Activity:
Please return the material exactly; leave no entry out.

Information given:
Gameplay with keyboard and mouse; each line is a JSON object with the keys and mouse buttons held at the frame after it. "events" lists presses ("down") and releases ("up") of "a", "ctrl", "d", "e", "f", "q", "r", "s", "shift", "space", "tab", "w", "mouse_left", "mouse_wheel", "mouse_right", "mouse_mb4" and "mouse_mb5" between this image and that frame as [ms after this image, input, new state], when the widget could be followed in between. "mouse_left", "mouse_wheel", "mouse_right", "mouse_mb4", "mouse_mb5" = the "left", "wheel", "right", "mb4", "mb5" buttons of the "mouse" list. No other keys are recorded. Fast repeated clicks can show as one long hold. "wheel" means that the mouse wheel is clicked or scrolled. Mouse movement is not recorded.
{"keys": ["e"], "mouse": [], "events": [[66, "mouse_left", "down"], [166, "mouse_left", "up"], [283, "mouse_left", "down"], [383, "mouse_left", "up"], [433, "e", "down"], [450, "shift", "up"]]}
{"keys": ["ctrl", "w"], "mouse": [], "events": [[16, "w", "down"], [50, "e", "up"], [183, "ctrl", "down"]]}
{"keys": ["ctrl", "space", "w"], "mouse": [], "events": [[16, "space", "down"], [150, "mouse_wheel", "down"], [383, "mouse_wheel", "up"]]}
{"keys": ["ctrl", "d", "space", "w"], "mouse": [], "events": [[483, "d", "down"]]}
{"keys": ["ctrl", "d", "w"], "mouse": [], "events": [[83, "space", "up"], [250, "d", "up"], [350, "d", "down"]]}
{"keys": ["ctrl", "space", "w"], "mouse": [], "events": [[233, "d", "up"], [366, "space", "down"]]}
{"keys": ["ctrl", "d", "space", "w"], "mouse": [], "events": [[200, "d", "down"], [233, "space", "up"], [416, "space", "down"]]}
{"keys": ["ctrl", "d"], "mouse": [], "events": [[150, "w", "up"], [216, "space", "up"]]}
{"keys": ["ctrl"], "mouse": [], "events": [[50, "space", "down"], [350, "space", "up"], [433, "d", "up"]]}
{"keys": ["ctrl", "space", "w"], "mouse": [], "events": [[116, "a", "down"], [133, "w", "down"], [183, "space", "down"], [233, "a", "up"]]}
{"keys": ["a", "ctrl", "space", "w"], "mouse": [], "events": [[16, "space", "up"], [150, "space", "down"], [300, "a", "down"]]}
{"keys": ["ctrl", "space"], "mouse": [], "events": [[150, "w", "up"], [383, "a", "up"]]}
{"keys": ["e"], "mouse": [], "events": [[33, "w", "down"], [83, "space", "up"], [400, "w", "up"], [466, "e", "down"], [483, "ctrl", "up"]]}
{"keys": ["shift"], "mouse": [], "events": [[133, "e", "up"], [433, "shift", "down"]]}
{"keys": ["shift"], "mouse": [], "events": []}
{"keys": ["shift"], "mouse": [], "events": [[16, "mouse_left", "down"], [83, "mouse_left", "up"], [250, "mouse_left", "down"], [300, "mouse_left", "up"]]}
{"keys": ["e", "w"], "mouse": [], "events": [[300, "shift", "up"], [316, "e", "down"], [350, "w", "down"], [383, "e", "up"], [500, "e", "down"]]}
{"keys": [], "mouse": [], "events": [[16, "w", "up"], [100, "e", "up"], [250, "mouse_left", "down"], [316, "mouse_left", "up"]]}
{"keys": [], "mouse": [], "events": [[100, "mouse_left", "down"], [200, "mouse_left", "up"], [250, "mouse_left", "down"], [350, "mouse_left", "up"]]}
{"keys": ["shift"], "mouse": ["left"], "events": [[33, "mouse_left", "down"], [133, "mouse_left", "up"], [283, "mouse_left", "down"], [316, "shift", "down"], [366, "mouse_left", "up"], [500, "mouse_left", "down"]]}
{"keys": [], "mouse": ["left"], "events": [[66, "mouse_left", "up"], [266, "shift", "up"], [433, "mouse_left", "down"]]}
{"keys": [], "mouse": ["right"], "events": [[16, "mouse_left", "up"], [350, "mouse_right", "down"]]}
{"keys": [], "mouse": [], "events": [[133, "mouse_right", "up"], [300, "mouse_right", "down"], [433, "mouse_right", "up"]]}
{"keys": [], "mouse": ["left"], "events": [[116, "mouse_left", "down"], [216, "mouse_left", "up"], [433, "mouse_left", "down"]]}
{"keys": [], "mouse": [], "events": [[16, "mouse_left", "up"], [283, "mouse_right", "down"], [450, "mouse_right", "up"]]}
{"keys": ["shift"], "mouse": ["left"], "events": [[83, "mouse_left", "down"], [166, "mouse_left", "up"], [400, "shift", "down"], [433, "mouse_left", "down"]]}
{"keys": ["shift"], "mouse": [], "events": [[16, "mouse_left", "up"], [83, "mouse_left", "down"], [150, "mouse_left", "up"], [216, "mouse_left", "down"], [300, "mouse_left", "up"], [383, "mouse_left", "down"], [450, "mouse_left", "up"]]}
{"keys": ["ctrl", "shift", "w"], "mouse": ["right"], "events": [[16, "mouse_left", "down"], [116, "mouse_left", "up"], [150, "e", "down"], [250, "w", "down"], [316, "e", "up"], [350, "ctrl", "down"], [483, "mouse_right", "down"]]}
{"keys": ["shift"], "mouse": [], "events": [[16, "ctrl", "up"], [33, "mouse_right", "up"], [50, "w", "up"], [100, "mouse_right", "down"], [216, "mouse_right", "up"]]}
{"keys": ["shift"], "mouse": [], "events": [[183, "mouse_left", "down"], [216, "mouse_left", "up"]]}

Task solution:
Gameplay with keyboard and mouse; each line is a JSON object with the keys and mouse buttons held at the frame after it. "events" lists presses ("down") and releases ("up") of "a", "ctrl", "d", "e", "f", "q", "r", "s", "shift", "space", "tab", "w", "mouse_left", "mouse_wheel", "mouse_right", "mouse_mb4" and "mouse_mb5" between this image and that frame as [ms after this image, input, new state], when the widget could be followed in between. "mouse_left", "mouse_wheel", "mouse_right", "mouse_mb4", "mouse_mb5" = the "left", "wheel", "right", "mb4", "mb5" buttons of the "mouse" list. No other keys are recorded. Fast repeated clicks can show as one long hold. "wheel" means that the mouse wheel is clicked or scrolled. Mouse movement is not recorded.
{"keys": ["e"], "mouse": [], "events": [[66, "mouse_left", "down"], [166, "mouse_left", "up"], [283, "mouse_left", "down"], [383, "mouse_left", "up"], [433, "e", "down"], [450, "shift", "up"]]}
{"keys": ["ctrl", "w"], "mouse": [], "events": [[16, "w", "down"], [50, "e", "up"], [183, "ctrl", "down"]]}
{"keys": ["ctrl", "space", "w"], "mouse": [], "events": [[16, "space", "down"], [150, "mouse_wheel", "down"], [383, "mouse_wheel", "up"]]}
{"keys": ["ctrl", "d", "space", "w"], "mouse": [], "events": [[483, "d", "down"]]}
{"keys": ["ctrl", "d", "w"], "mouse": [], "events": [[83, "space", "up"], [250, "d", "up"], [350, "d", "down"]]}
{"keys": ["ctrl", "space", "w"], "mouse": [], "events": [[233, "d", "up"], [366, "space", "down"]]}
{"keys": ["ctrl", "d", "space", "w"], "mouse": [], "events": [[200, "d", "down"], [233, "space", "up"], [416, "space", "down"]]}
{"keys": ["ctrl", "d"], "mouse": [], "events": [[150, "w", "up"], [216, "space", "up"]]}
{"keys": ["ctrl"], "mouse": [], "events": [[50, "space", "down"], [350, "space", "up"], [433, "d", "up"]]}
{"keys": ["ctrl", "space", "w"], "mouse": [], "events": [[116, "a", "down"], [133, "w", "down"], [183, "space", "down"], [233, "a", "up"]]}
{"keys": ["a", "ctrl", "space", "w"], "mouse": [], "events": [[16, "space", "up"], [150, "space", "down"], [300, "a", "down"]]}
{"keys": ["ctrl", "space"], "mouse": [], "events": [[150, "w", "up"], [383, "a", "up"]]}
{"keys": ["e"], "mouse": [], "events": [[33, "w", "down"], [83, "space", "up"], [400, "w", "up"], [466, "e", "down"], [483, "ctrl", "up"]]}
{"keys": ["shift"], "mouse": [], "events": [[133, "e", "up"], [433, "shift", "down"]]}
{"keys": ["shift"], "mouse": [], "events": []}
{"keys": ["shift"], "mouse": [], "events": [[16, "mouse_left", "down"], [83, "mouse_left", "up"], [250, "mouse_left", "down"], [300, "mouse_left", "up"]]}
{"keys": ["e", "w"], "mouse": [], "events": [[300, "shift", "up"], [316, "e", "down"], [350, "w", "down"], [383, "e", "up"], [500, "e", "down"]]}
{"keys": [], "mouse": [], "events": [[16, "w", "up"], [100, "e", "up"], [250, "mouse_left", "down"], [316, "mouse_left", "up"]]}
{"keys": [], "mouse": [], "events": [[100, "mouse_left", "down"], [200, "mouse_left", "up"], [250, "mouse_left", "down"], [350, "mouse_left", "up"]]}
{"keys": ["shift"], "mouse": ["left"], "events": [[33, "mouse_left", "down"], [133, "mouse_left", "up"], [283, "mouse_left", "down"], [316, "shift", "down"], [366, "mouse_left", "up"], [500, "mouse_left", "down"]]}
{"keys": [], "mouse": ["left"], "events": [[66, "mouse_left", "up"], [266, "shift", "up"], [433, "mouse_left", "down"]]}
{"keys": [], "mouse": ["right"], "events": [[16, "mouse_left", "up"], [350, "mouse_right", "down"]]}
{"keys": [], "mouse": [], "events": [[133, "mouse_right", "up"], [300, "mouse_right", "down"], [433, "mouse_right", "up"]]}
{"keys": [], "mouse": ["left"], "events": [[116, "mouse_left", "down"], [216, "mouse_left", "up"], [433, "mouse_left", "down"]]}
{"keys": [], "mouse": [], "events": [[16, "mouse_left", "up"], [283, "mouse_right", "down"], [450, "mouse_right", "up"]]}
{"keys": ["shift"], "mouse": ["left"], "events": [[83, "mouse_left", "down"], [166, "mouse_left", "up"], [400, "shift", "down"], [433, "mouse_left", "down"]]}
{"keys": ["shift"], "mouse": [], "events": [[16, "mouse_left", "up"], [83, "mouse_left", "down"], [150, "mouse_left", "up"], [216, "mouse_left", "down"], [300, "mouse_left", "up"], [383, "mouse_left", "down"], [450, "mouse_left", "up"]]}
{"keys": ["ctrl", "shift", "w"], "mouse": ["right"], "events": [[16, "mouse_left", "down"], [116, "mouse_left", "up"], [150, "e", "down"], [250, "w", "down"], [316, "e", "up"], [350, "ctrl", "down"], [483, "mouse_right", "down"]]}
{"keys": ["shift"], "mouse": [], "events": [[16, "ctrl", "up"], [33, "mouse_right", "up"], [50, "w", "up"], [100, "mouse_right", "down"], [216, "mouse_right", "up"]]}
{"keys": ["shift"], "mouse": [], "events": [[183, "mouse_left", "down"], [216, "mouse_left", "up"]]}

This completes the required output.